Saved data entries
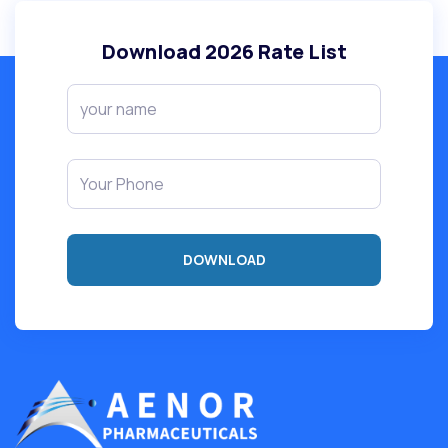
Download
2026
Rate List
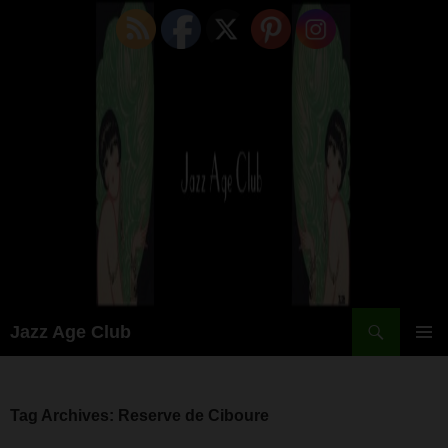
Skip
to
content
Search
Jazz Age Club
PRIMAR
MENU
Tag Archives: Reserve de Ciboure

### Task objective
Please update the listing by changing "Rate List" to "Price List" and leaving every other line as it is. Omit the pictures.

### Answer to the problem
Download
2026
Price List
Skip
to
content
Search
Jazz Age Club
PRIMAR
MENU
Tag Archives: Reserve de Ciboure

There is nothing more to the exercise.